Production was initially very strong on the back of excellent pasture growth.
Fonterra Cooperative Group’s milk production was running about 5 percent higher season-to-date in January compared to last year. However, the country’s dominant milk processor now expects total collection will be 0.3 percent higher at 1,510 million kilograms of milk solids due to hot, dry weather. Fonterra collects more than 80 percent of New Zealand’s milk.
Warm and dry weather from early January brought with it drought-like conditions for much of New Zealand, said Julia Jones, NZX head of analytics. The New Zealand dairy season runs from June 1 to May 31.
As dry conditions continued over the following months, farmers were left at a crossroads, deciding whether to reduce milking frequencies earlier than normal or to apply extra feed to extend milk supplies further into the season, she said.
Industry feedback suggests many opted to dry off and focus more on profit rather than meeting production targets, she said.
It’s not just Fonterra’s farmer looking at a good year.
Westland’s milk supply from supplying farms in the ’18/19 season to date is up 3.45 percent on the 2017/18 season for the same period. This is up 1 percent on budget, as we had predicted an increase in supply, said chief executive Toni Brendish.
Westland Milk Products is located on the West Coast of New Zealand’s South Island and has signed a conditional agreement to sell the cooperative to Inner Mongolia Yili Industrial Group for $588 million.
Brendish said Westland expects to achieve 65-66 million kgMS this year, slightly below its five-year average of 67 million kgMS. Westland processes between 3 and 4 percent of New Zealand’s milk, depending on fluctuations in the national milk supply.
The increase in supply is largely because we expected, and experienced, better weather in 2018/19. Both 2017/18, and 2016/17 were cold wet seasons that had a direct negative impact on cows’ production, she said.
While the weather was better than previous seasons, the recent drought has impacted.

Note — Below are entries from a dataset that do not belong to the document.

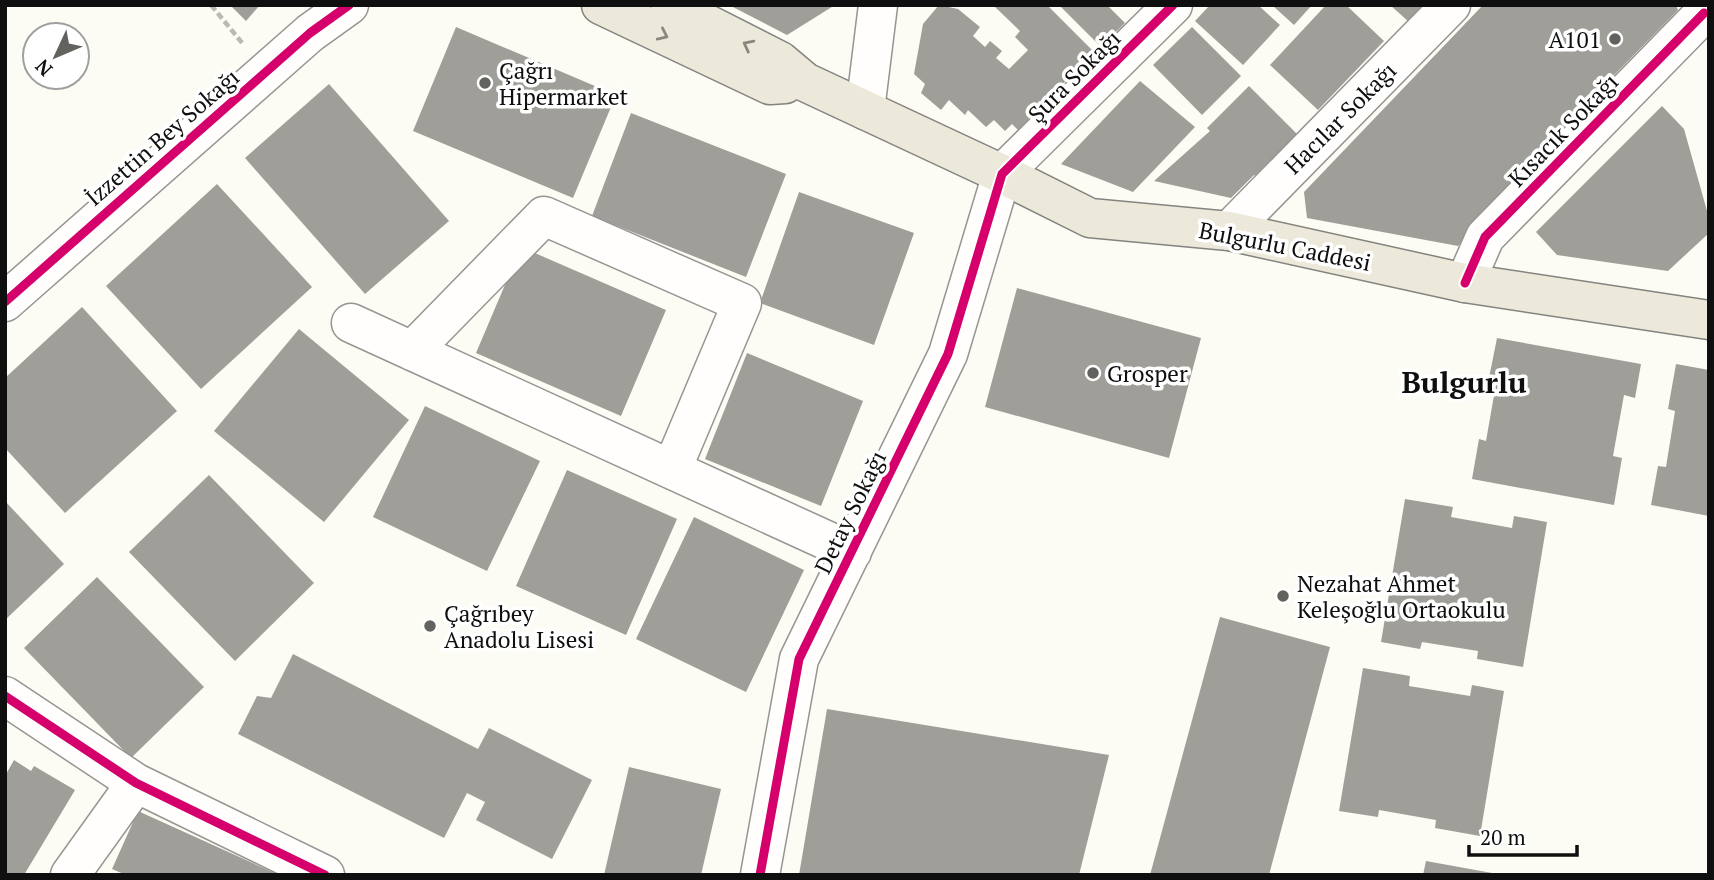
<svg xmlns="http://www.w3.org/2000/svg" width="1714" height="880" font-family="'PT Serif',serif">
	<style>
		.building { fill: #a09e99 }
		.lines { fill: none; stroke-linecap: round; stroke-linejoin: round }
		.minor-casing { stroke: #969592; stroke-width: 41 }
		.major-casing { stroke: #83837f; stroke-width: 41 }
		.path { stroke: #b9b9b8; stroke-width: 4.5; stroke-dasharray: 7 3.5; stroke-linecap: butt }
		.minor { stroke: #fffefd; stroke-width: 38 }
		.major { stroke: #ede9da; stroke-width: 38 }
		.cycleway-casing { stroke: #fff; stroke-width: 13 }
		.cycleway { stroke: #d6006c; stroke-width: 9 }
		.oneway { stroke: #89877f }
		.poi-dot { fill: #62625f; stroke: #fff; stroke-width: 2.5 }
		.labels { text-anchor: middle; dominant-baseline: central; stroke-width: 7; stroke-linejoin: round; paint-order: stroke }
		.poi-label { font-size: 23px; fill: #0f0f0f; stroke: #fff; text-anchor: start }
		.street-label { font-size: 23px; fill: #0f0f0f; stroke: #fff }
		.district-label { font-size: 30px; font-weight: bold; fill: #0f0f0f; stroke: #fff }
	</style>
	<rect width="100%" height="100%" fill="#fcfbf4"/>
	<path class="building" d="M230 5H260L246 21Z
		M729 5H835L787 35Z
		M939 5 958 9 980 27 973 36 985 47 990 41 1002 51 996 58 1009 69 1028 50 1015 37 1020 31 993 5H1047L1094 52 1018 130 1012 124 1005 131 994 120 986 127 968 110 965 115 949 100 941 110 921 93 925 84 914 74 923 24Z
		M1059 5H1107L1125 23 1101 47Z
		M1210 5H1258L1280 25 1243 65 1195 21Z
		M1272 5H1312L1294 25Z
		M1326 5H1346L1384 41 1318 110 1270 65Z
		M1390 5H1425L1409 22Z
		M1483 5H1676L1678 10 1570 120 1458 246 1307 218 1304 192Z
		M456 27 616 95 573 198 413 131Z
		M1192 27 1241 76 1202 115 1153 65Z
		M1140 81 1195 127 1133 192 1061 164Z
		M329 84 449 221 365 294 245 158Z
		M1249 86 1301 138 1259 180 1254 175 1231 198 1154 181 1210 131 1207 128Z
		M1662 106 1684 129 1709 218V233L1668 271 1557 255 1536 232Z
		M631 113 786 174 746 277 592 216Z
		M217 184 312 287 201 389 106 286Z
		M799 192 914 233 874 345 760 303Z
		M521 247 666 310 621 416 476 353Z
		M1017 288 1201 338 1169 458 985 407Z
		M82 307 177 411 65 513 5 448V378Z
		M299 329 409 420 324 522 214 431Z
		M1497 338 1641 364 1635 398 1624 395 1613 456 1622 458 1614 505 1472 479 1479 439 1486 441 1496 384 1488 383Z
		M747 353 863 401 821 506 705 459Z
		M1676 364 1709 370V516L1651 505 1658 466 1666 467 1675 411 1668 409Z
		M425 406 540 461 487 571 373 517Z
		M567 470 677 519 626 635 516 586Z
		M209 475 314 583 235 661 129 552Z
		M1405 499 1453 507 1451 517 1512 528 1514 516 1547 522 1523 667 1477 659 1478 651 1422 642 1420 649 1381 642Z
		M5 501 64 564 5 620Z
		M694 517 804 570 746 692 636 639Z
		M97 577 204 687 131 758 24 648Z
		M1220 617 1330 647 1269 875H1150Z
		M293 654 478 749 489 728 592 780 552 859 476 820 485 802 467 793 444 838 238 734 257 696 271 698Z
		M1363 668 1410 676 1409 686 1470 696 1472 685 1504 691 1480 836 1435 828 1436 820 1379 810 1378 817 1339 811Z
		M827 709 1109 755 1079 875H799Z
		M14 760 31 771 34 766 75 790 24 875H5V776Z
		M629 767 721 789 701 875H604Z
		M138 811 279 875H126L112 869Z
		M1426 861 1492 873V875H1423Z"/>
	<g class="lines">
		<defs>
			<path id="minor" d="M865 110 878 5
				M1229 231 1451 5
				M1465 283 1485 237 1704 13
				M5 302 310 33 349 5
				M351 323 852 552
				M412 351 544 216 742 303 672 469
				M5 696 136 783 325 875
				M70 875 136 783
				M760 875 799 659 948 354 1002 174 1173 5"/>
			<path id="major" d="M601 5 770 85 785 84
				M670 5 780 61 805 82 1002 174 1090 218 1229 231 1465 283 1709 320"/>
		</defs>
		<use href="#minor" class="minor-casing"/>
		<use href="#major" class="major-casing"/>
		<path class="path" d="M211 5 243 44"/>
		<use href="#minor" class="minor"/>
		<use href="#major" class="major"/>
		<defs>
			<path id="cycleway" d="M1465 283 1485 237 1704 13
				M5 302 310 33 349 5
				M5 696 136 783 325 875
				M760 875 799 659 948 354 1002 174 1173 5"/>
		</defs>
		<use href="#cycleway" class="cycleway-casing"/>
		<use href="#cycleway" class="cycleway"/>
	</g>
	<defs><path id="oneway-chevron" d="M-2-3.5L2.5 0L-2 3.5" fill="none" stroke-width="1.6" stroke-linecap="round" stroke-linejoin="round" transform="scale(1.75)"/></defs>
	<g class="oneway">
		<use href="#oneway-chevron" transform="translate(663 35) rotate(25)"/>
		<use href="#oneway-chevron" transform="translate(748 45) rotate(-153)"/>
	</g>
	<g class="poi-dot">
		<circle cx="1615" cy="39" r="7"/>
		<circle cx="485" cy="83" r="7"/>
		<circle cx="1093" cy="373" r="7"/>
		<circle cx="1283" cy="596" r="7"/>
		<circle cx="430" cy="626" r="7"/>
	</g>
	<g class="labels">
		<g class="poi-label">
			<text x="1601" y="39" text-anchor="end">A101</text>
			<text x="499" y="70">Çağrı<tspan x="499" dy="26">Hipermarket</tspan></text>
			<text x="1107" y="373">Grosper</text>
			<text x="1297" y="583">Nezahat Ahmet<tspan x="1297" dy="26">Keleşoğlu Ortaokulu</tspan></text>
			<text x="444" y="613">Çağrıbey<tspan x="444" dy="26">Anadolu Lisesi</tspan></text>
		</g>
		<g class="street-label">
			<text transform="translate(1074 76) rotate(-45)">Şura Sokağı</text>
			<text transform="translate(1340 118) rotate(-45)">Hacılar Sokağı</text>
			<text transform="translate(1563 130) rotate(-46)">Kısacık Sokağı</text>
			<text transform="translate(162 137) rotate(-41)">İzzettin Bey Sokağı</text>
			<text transform="translate(1285 246) rotate(11)">Bulgurlu Caddesi</text>
			<text transform="translate(850 512) rotate(-64)">Detay Sokağı</text>
		</g>
		<g class="district-label">
			<text x="1464" y="382">Bulgurlu</text>
		</g>
	</g>
	<rect width="1714" height="880" fill="none" stroke="#0f0f0f" stroke-width="14"/>
	<g transform="translate(56 56) rotate(226)"><circle r="33" fill="#ffffff" stroke="#9f9f9f" stroke-width="2"/>
	<path d="M0-5L12 26L0 18L-12 26Z" fill="#62625f"/>
	<text y="-10" font-size="19" font-weight="bold" text-anchor="middle" fill="#0f0f0f">N</text>
	</g>
	<path d="M1469 845v10h108v-10" fill="none" stroke="#0f0f0f" stroke-width="3.5"/>
	<text x="1480" y="845" font-size="21" fill="#0f0f0f" stroke="#ffffff" stroke-width="5" paint-order="stroke">20 m</text>
</svg>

Overall we have had a steady season and we are 3 percent up on last year, albeit we had a very strong start to the season and have been impacted by dry conditions through late February, March and April,» said Miraka chief executive officer Richard Wyeth. Miraka is owned by several Maori trusts and Vietnam’s Vinamilk, operating near Taupo.

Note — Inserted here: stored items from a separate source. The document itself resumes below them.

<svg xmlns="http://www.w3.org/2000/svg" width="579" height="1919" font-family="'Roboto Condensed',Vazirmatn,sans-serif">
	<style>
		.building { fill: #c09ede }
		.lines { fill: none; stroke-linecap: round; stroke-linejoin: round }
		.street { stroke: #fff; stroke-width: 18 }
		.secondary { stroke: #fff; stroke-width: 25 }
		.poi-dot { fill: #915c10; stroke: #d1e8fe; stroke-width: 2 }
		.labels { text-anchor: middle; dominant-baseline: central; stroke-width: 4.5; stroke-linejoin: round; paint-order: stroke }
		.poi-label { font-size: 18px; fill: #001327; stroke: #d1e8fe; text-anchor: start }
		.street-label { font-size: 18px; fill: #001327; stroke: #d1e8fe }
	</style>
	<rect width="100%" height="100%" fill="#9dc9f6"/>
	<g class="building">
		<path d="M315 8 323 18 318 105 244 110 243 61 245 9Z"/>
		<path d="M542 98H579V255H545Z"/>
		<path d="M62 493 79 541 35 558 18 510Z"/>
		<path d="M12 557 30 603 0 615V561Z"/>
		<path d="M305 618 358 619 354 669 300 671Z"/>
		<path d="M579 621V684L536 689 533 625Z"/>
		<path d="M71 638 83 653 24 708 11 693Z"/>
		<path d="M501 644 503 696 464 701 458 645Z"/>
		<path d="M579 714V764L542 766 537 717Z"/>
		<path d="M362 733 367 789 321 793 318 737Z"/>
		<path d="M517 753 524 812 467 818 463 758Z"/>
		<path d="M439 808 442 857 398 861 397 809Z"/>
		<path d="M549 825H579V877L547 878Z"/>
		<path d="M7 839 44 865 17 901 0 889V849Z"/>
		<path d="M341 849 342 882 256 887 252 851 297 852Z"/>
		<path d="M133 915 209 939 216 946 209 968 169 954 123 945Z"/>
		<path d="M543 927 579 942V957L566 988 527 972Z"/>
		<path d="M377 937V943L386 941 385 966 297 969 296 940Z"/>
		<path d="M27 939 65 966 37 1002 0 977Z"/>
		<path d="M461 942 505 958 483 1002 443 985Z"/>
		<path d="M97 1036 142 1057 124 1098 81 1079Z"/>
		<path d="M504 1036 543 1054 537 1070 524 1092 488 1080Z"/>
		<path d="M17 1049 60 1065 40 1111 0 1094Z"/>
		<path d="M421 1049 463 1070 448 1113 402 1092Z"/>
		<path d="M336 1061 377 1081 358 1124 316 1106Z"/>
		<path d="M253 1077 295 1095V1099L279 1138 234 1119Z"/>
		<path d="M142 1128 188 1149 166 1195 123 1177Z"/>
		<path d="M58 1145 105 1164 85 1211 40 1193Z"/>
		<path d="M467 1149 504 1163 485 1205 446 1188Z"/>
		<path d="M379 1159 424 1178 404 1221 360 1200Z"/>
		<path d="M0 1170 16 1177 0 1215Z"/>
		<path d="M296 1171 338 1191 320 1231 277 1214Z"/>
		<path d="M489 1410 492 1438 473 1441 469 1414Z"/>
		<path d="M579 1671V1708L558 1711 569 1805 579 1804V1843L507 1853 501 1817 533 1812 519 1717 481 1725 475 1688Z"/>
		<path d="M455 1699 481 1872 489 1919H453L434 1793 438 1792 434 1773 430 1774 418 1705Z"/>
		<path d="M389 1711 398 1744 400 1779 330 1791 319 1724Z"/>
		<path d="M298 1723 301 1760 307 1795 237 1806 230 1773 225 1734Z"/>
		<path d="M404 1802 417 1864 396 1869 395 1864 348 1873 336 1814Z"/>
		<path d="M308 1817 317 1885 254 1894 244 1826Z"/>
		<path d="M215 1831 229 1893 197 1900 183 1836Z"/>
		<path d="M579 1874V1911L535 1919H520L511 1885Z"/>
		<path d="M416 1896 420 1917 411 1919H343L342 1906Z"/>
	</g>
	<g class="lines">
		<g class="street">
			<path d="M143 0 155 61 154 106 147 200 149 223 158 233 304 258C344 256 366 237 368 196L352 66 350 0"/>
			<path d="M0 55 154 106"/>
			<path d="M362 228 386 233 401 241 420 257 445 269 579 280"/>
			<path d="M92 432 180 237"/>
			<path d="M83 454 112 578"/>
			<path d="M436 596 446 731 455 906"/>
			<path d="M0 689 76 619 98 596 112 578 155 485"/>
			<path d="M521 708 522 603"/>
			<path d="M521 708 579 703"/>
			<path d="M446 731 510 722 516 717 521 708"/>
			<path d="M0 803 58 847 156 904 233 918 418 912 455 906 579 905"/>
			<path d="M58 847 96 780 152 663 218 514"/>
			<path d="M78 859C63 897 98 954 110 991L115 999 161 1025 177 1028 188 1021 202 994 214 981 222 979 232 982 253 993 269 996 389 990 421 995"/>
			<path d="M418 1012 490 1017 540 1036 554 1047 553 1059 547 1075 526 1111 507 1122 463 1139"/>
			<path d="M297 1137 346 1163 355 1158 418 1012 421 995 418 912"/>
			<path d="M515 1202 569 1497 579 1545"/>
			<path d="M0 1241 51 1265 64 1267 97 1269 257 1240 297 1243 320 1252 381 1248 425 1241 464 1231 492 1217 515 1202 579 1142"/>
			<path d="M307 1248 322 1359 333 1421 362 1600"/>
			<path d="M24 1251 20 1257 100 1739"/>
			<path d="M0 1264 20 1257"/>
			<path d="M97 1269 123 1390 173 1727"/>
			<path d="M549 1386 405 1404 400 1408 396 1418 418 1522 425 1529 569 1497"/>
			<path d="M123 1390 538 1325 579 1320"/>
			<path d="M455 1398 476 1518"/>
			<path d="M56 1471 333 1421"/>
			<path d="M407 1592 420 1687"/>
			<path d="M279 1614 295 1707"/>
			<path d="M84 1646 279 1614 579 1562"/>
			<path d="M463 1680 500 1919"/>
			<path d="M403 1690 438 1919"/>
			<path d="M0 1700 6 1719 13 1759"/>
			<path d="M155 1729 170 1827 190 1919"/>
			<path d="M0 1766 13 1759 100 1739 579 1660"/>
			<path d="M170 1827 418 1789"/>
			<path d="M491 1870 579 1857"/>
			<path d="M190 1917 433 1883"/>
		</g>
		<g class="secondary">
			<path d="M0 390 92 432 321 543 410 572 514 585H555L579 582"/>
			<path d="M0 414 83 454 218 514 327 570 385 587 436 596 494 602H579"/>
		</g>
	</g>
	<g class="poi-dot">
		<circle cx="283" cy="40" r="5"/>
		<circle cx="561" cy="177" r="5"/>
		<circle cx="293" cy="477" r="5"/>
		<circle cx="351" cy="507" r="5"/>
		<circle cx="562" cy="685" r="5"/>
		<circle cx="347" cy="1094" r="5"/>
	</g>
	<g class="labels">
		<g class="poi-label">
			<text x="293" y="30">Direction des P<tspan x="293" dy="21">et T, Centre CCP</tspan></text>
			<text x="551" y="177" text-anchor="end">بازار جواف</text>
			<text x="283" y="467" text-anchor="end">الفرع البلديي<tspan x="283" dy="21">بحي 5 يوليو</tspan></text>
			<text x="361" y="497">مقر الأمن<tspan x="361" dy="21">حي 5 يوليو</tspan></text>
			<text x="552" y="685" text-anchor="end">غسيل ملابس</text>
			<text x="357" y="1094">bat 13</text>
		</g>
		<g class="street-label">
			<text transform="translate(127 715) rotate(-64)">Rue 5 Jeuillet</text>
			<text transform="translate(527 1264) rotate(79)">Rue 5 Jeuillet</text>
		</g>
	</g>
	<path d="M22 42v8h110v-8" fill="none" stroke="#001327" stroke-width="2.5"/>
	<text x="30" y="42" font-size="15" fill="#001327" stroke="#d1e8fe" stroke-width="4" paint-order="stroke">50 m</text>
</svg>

So at the start of January, we were looking at another record year by quite a margin, however, we will end the year slightly ahead of previous seasons but slightly behind budget, he said. Miraka collects 25-26 million kgMS or around 1 percent of the market share, he said.
Shane Lodge, supply and environment manager for Yili-owned Oceania Dairy, said it would collect 250 million litres, in line with our budget. Oceania collects around 1.25 percent of New Zealand’s total milk from near its Glenavy Plant on the South Island.
He said Oceania currently has 73 suppliers and has no plans to increase supply numbers for the upcoming season. The site continues to expand processing capacity, he said.
We are currently adding an additional canning and blending plant, a third UHT line, both due for completion in 2019, and a new laboratory due for completion in 2020. Current staff members are 315 and the plan is to be close to 400 by Christmas 2019, he said.